**ACTION ITEM:**
Without the pictures, reproduce the entries below exactly.

___ PROVIDED INFORMATION ___

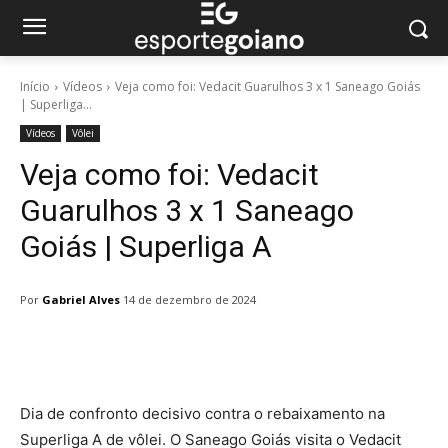
Início
Vídeos
Veja como foi: Vedacit Guarulhos 3 x 1 Saneago Goiás
| Superliga...
Vídeos
Vôlei
Veja como foi: Vedacit
Guarulhos 3 x 1 Saneago
Goiás | Superliga A
Por
Gabriel Alves
14 de dezembro de 2024
Facebook
Twitter
Pinterest
W
Dia de confronto decisivo contra o rebaixamento na
Superliga A de vôlei. O Saneago Goiás visita o Vedacit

___

**RESULT OF THE EXERCISE:**
Início
Vídeos
Veja como foi: Vedacit Guarulhos 3 x 1 Saneago Goiás
| Superliga...
Vídeos
Vôlei
Veja como foi: Vedacit
Guarulhos 3 x 1 Saneago
Goiás | Superliga A
Por
Gabriel Alves
14 de dezembro de 2024
Facebook
Twitter
Pinterest
W
Dia de confronto decisivo contra o rebaixamento na
Superliga A de vôlei. O Saneago Goiás visita o Vedacit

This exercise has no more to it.